I learnt enough to see the difficulties faced and to admire those who performed as I wished I could.

That is why I am angered and amazed and distraught at what has been done to Pietersen. Yes, I know he is a strange one, that he speaks when he should keep quiet and that he is generally an imperfect human being; but I defend his right to be no ordinary Joe, to rant if that is how he feels and to be sullen and discontented if he loses a job he must have wanted so desperately.

Great men, be they composers, artists, sportsmen or doctors, are often wayward, difficult to handle and cantankerous. They find it difficult to admire those who cannot hope to achieve what they think comes naturally.

I had a long relationship with Fred Trueman, a rough kind of a guy, who also spoke before he thought. I loved him because he could produce sentences like this — “I hear that Yorkshire’s new bowlers are finding it difficult to get wickets. Why don’t they pitch the ball leg stump and hit to top of the off. I found very few batsmen could play that one.”

No, dear departed Fred, and very few bowlers could guarantee to produce that ball as often as you did.

KP could conjure up that sort of miracle too and yet, those who could not manage him have decided he must go. I am not sure, whether his runs have dried up completely. If they have England have got their decision right.

It has now been decided that neither side can explain what has gone wrong until October. How incredibly, mind-bogglingly, foolish.

Do those who have drawn up this agreement imagine that of the many first-class cricket reporters who follow the game regularly will not attempt — and the modern world provides fair means and foul — to get round this decision.

ICC have already been taught this lesson.
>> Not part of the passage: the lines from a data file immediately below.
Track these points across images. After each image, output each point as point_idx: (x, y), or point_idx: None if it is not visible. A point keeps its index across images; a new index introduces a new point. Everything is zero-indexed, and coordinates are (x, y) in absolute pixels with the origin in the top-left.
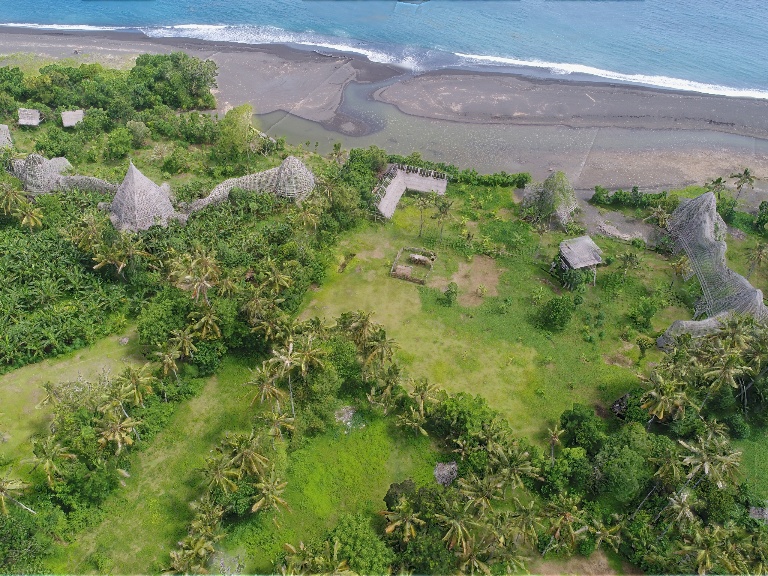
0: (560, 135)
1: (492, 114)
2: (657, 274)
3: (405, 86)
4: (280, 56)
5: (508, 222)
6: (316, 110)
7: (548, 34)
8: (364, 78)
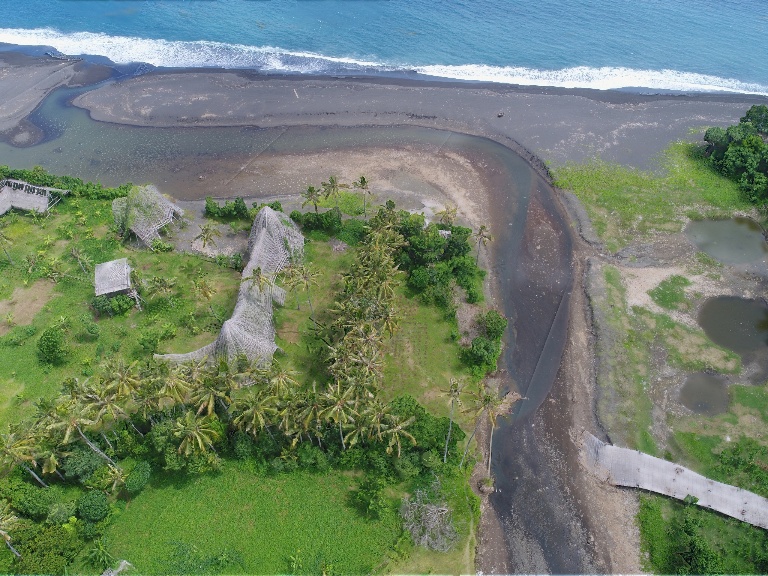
0: (240, 137)
1: (178, 117)
2: (218, 295)
3: (112, 89)
4: (6, 61)
5: (99, 240)
6: (1, 120)
7: (312, 22)
8: (77, 81)
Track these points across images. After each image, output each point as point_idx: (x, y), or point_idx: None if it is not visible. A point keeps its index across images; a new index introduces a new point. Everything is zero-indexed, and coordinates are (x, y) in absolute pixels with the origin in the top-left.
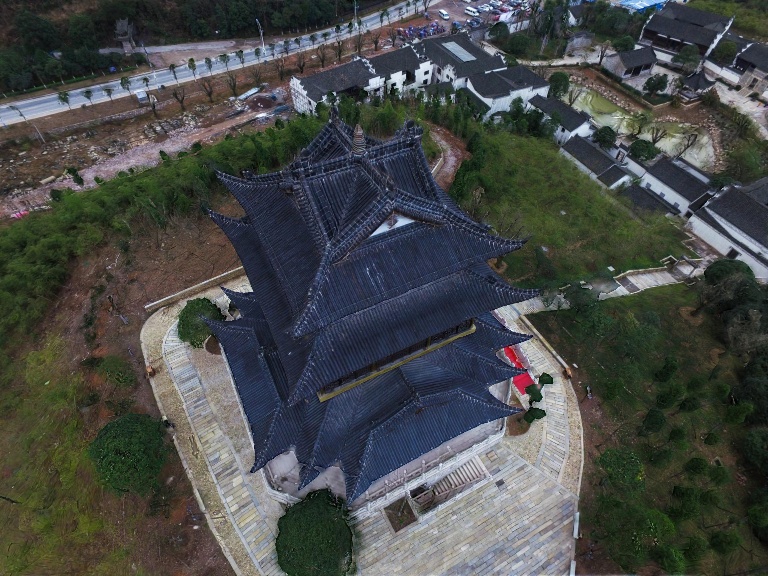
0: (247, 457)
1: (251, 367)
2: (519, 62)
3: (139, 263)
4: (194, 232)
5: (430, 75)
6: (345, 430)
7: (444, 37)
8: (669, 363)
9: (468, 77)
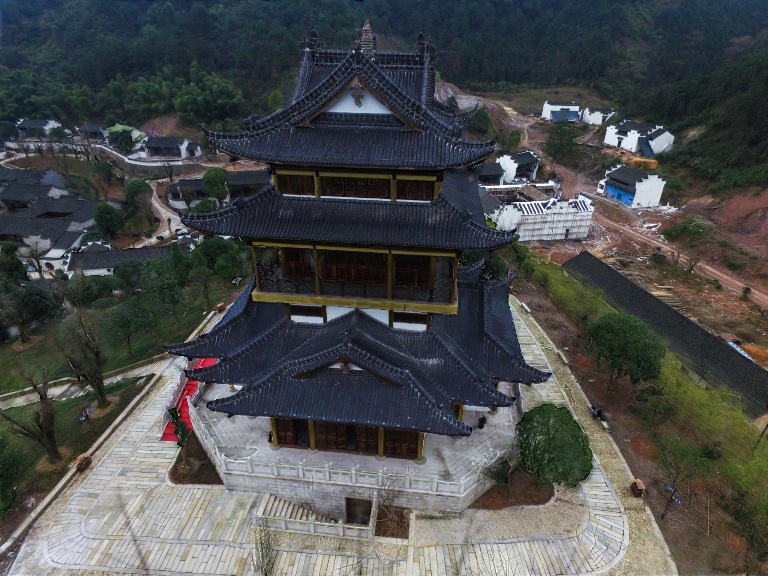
0: None
1: (497, 325)
2: None
3: None
4: None
5: None
6: None
7: None
8: None
9: None
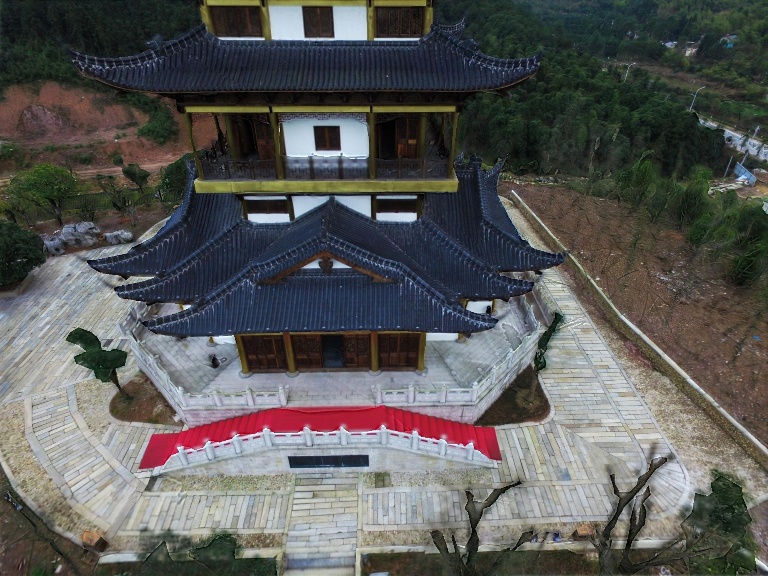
0: None
1: None
2: None
3: None
4: (623, 214)
5: None
6: None
7: None
8: None
9: None
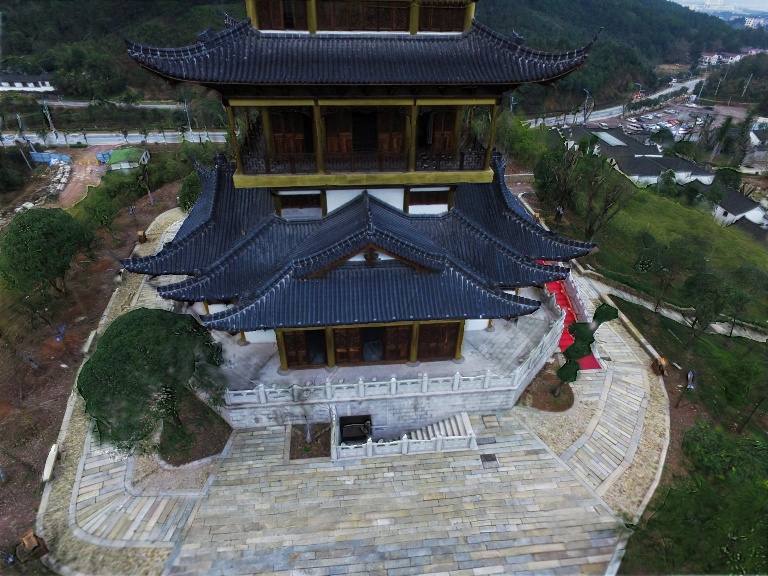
0: None
1: None
2: (679, 156)
3: None
4: None
5: None
6: (268, 268)
7: None
8: None
9: (614, 158)
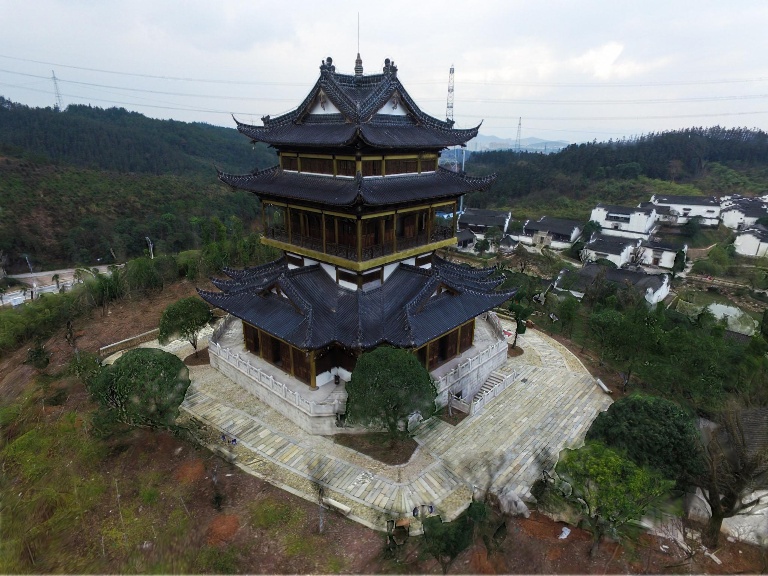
0: (267, 416)
1: (265, 309)
2: None
3: (83, 328)
4: (144, 302)
5: None
6: (379, 321)
7: None
8: None
9: None
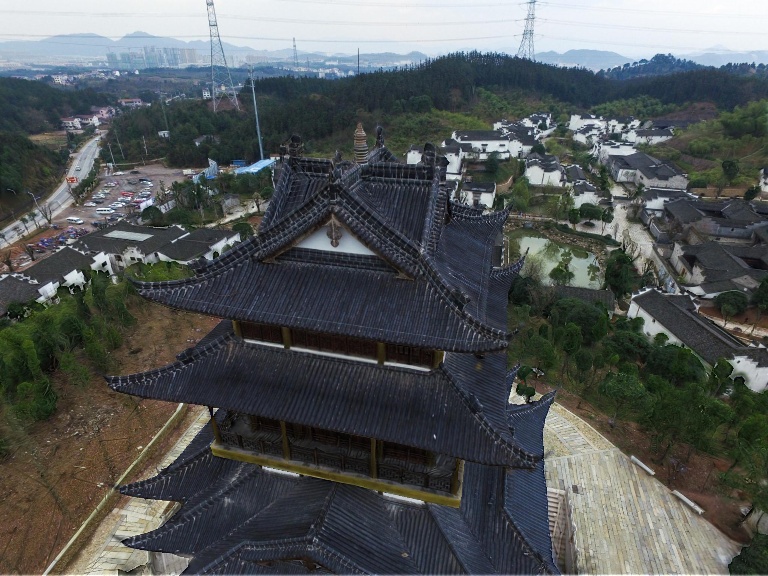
0: None
1: None
2: (195, 227)
3: None
4: None
5: (109, 265)
6: (473, 543)
7: (101, 230)
8: (541, 327)
9: (157, 251)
They tried to keep their decisions secret and failed. The English authorities tried to keep their ruling on KP secret and failed just as dismally. There is no such thing as a news blackout in politics, in sport or in business although reporters often help the police when secrecy is important.

Otherwise it is always in someone’s interest to tell the tale the way it is and I believe we will know the truth about the goings on in the England dressing room long before October. It will not be guesswork either.